Abstract:
The paper is aimed to find the answer to the questions: What do we understand by the term of economic performance of
the enterprise? What is the impact of innovation on economic performance of the enterprise? The answer to these two
questions was based using qualitative analysis methods, such as documentary analysis of various scientific publications.
The paper analyzes specialized previous empirical studies and researches, whose results contribute to defining and
understanding the concepts of "economic performance" and "innovation" and, also, the relationship that is created
between them. The performance is an economic concept, variously defined in the literature. For example, a performance
approach, favored by many authors, is in terms of efficiency, effectiveness and economy indicators.
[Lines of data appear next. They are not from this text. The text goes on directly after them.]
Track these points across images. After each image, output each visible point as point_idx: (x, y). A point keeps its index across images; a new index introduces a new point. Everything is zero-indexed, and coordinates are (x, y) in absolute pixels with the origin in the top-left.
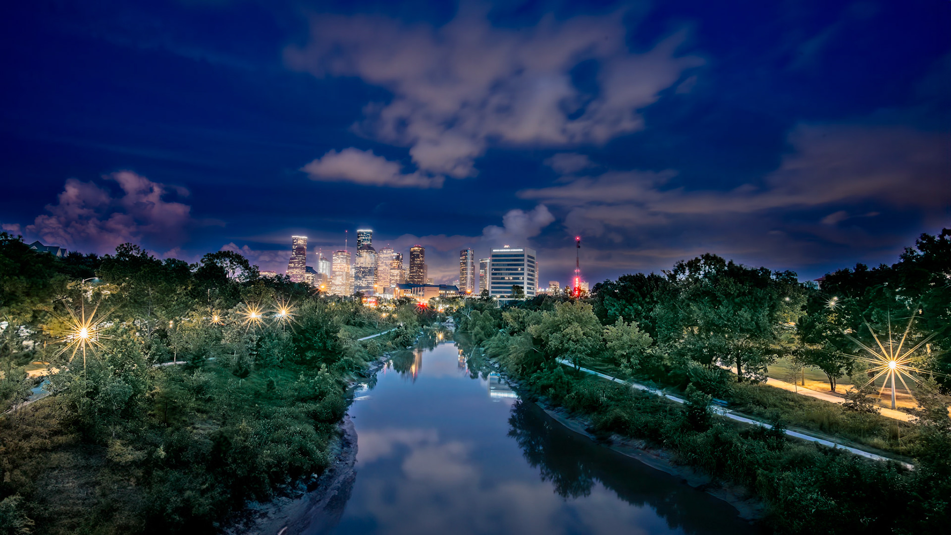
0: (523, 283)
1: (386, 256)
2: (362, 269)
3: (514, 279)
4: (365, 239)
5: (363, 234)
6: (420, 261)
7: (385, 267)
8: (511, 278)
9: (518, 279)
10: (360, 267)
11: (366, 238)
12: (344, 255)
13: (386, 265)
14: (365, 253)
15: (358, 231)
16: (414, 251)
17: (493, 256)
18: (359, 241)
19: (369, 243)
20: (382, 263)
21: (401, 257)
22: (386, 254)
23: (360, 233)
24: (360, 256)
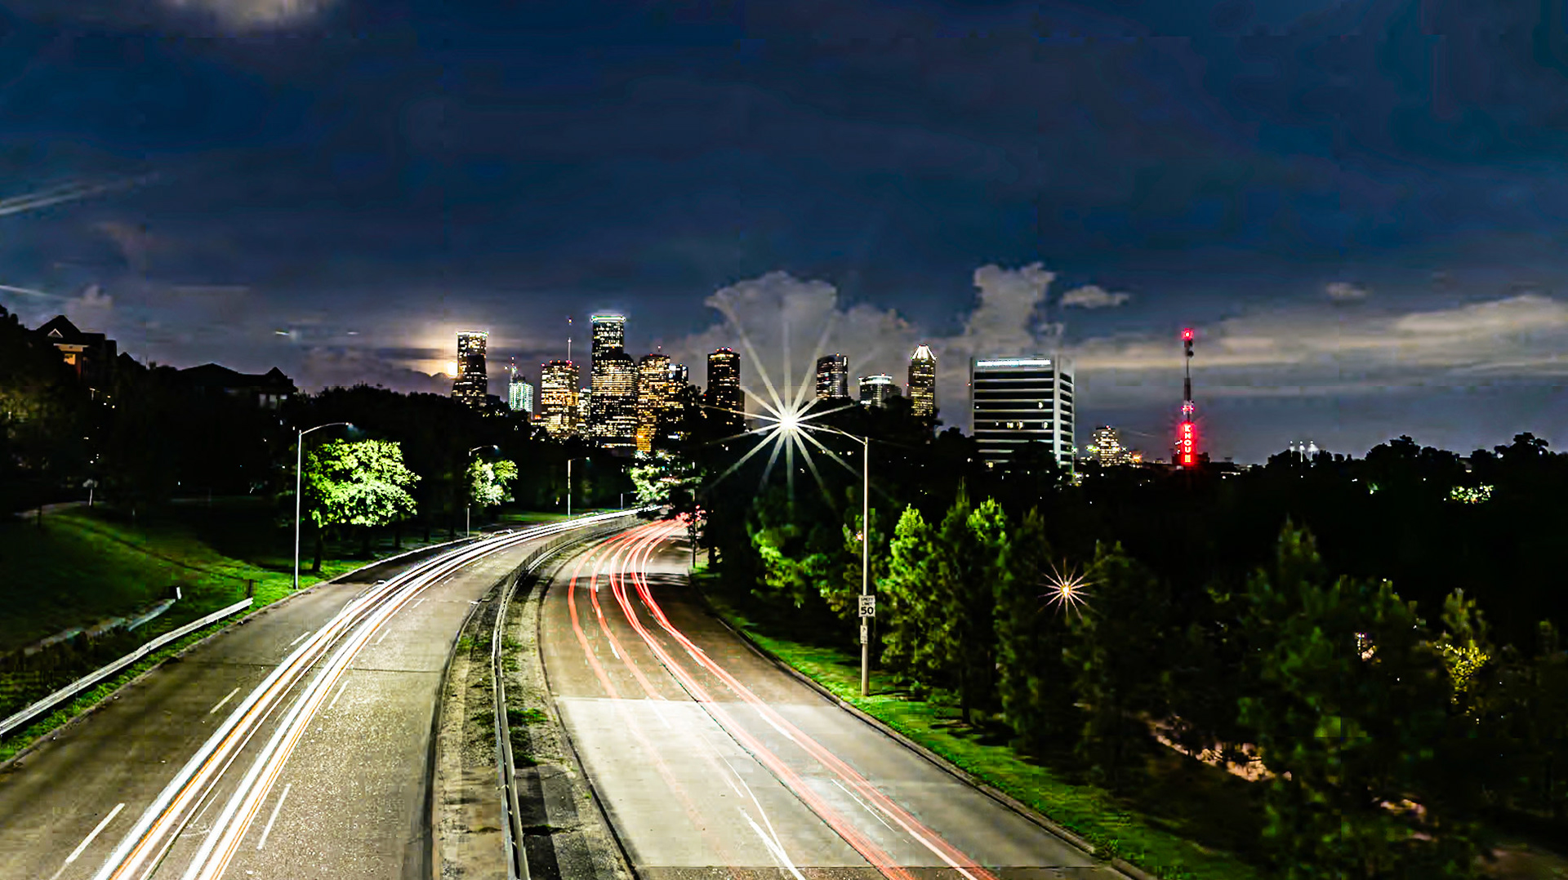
0: (1051, 436)
1: (654, 372)
2: (605, 401)
3: (1027, 426)
4: (609, 338)
5: (605, 325)
6: (731, 382)
7: (651, 396)
8: (1021, 425)
9: (1039, 426)
10: (602, 396)
11: (612, 335)
12: (566, 371)
13: (655, 391)
14: (612, 368)
15: (594, 319)
16: (718, 361)
17: (978, 375)
18: (598, 341)
19: (617, 345)
20: (647, 387)
21: (684, 373)
22: (654, 368)
23: (596, 325)
24: (601, 373)
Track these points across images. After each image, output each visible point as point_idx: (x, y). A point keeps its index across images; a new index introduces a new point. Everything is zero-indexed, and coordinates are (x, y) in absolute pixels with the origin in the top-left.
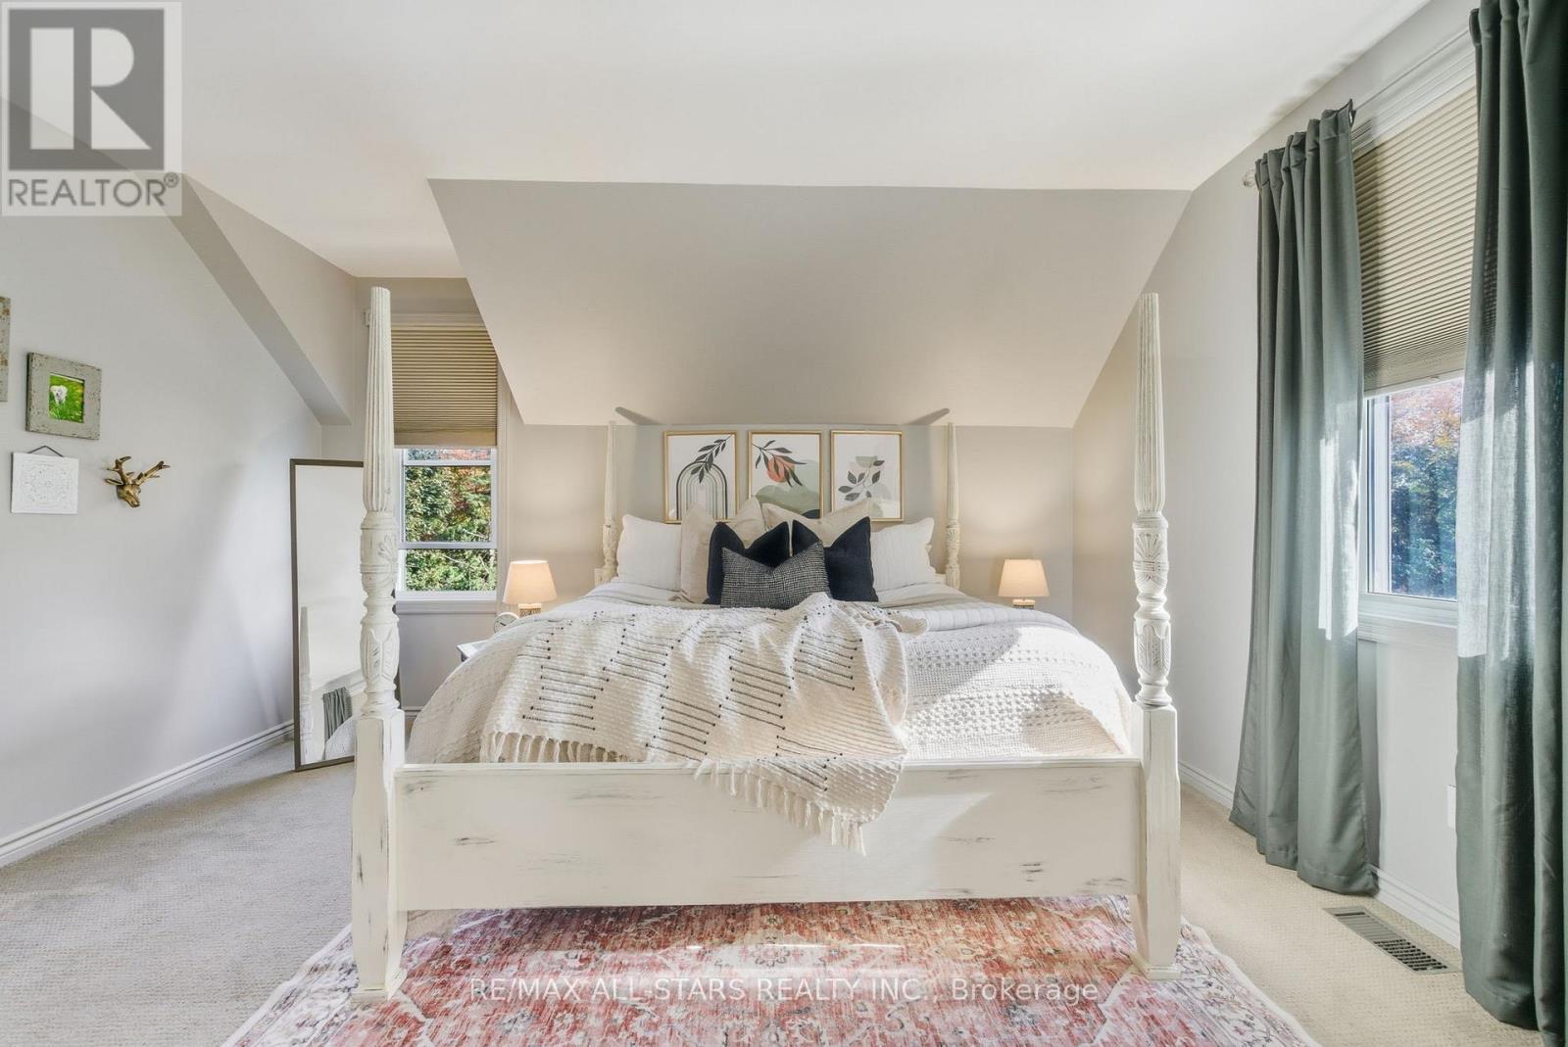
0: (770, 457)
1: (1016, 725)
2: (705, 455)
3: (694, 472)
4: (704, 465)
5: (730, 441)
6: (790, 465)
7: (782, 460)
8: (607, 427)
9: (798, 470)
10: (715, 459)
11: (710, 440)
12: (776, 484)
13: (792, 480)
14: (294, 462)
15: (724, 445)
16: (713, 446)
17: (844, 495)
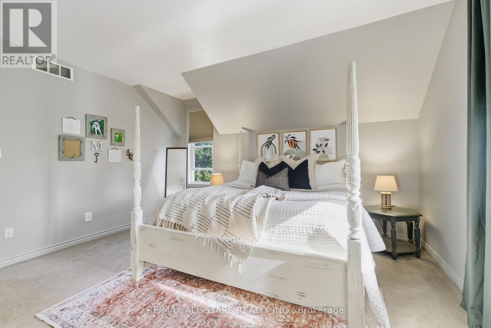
0: (289, 140)
1: (305, 239)
2: (269, 140)
3: (266, 146)
4: (269, 143)
5: (277, 136)
6: (296, 142)
7: (293, 141)
8: (239, 134)
9: (299, 144)
10: (272, 142)
11: (270, 135)
12: (291, 149)
13: (297, 147)
14: (167, 149)
15: (275, 137)
16: (272, 137)
17: (315, 152)
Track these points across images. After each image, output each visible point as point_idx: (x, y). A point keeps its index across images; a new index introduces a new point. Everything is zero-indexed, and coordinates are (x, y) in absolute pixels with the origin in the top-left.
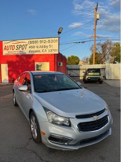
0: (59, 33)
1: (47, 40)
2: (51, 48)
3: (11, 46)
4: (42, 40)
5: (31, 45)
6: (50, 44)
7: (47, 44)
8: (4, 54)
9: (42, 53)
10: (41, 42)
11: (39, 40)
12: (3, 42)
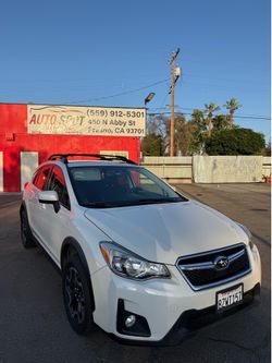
0: (147, 101)
1: (125, 111)
2: (133, 127)
3: (48, 116)
4: (115, 110)
5: (91, 118)
6: (131, 118)
7: (125, 119)
8: (30, 132)
9: (114, 134)
10: (113, 114)
11: (109, 110)
12: (29, 107)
Other authors
consider that performance is equivalent to increasing of economic indicators from one year to another (for example,
turnover, profit, profitability, market share, sales etc.). Thus, an enterprise achieves economic performance if it registers
higher economical results, than the previous year. The literature gives a special place to innovation process, as key
determinant of economic performance. The innovation is an expensive process for the enterprises and serve its purpose,
as long as the company using it is increasing the economic performance. So, it is considered that the performance is a
function of productivity and efficiency. Productivity and efficiency are the effect of innovation and technology. These
results can substantiate the decisions at microeconomic level concerning the innovative investment (as action to
increase the economic performance of the firm) and at macroeconomic level, where decisions are concretized in policy
of increasing the competitiveness of the national economy.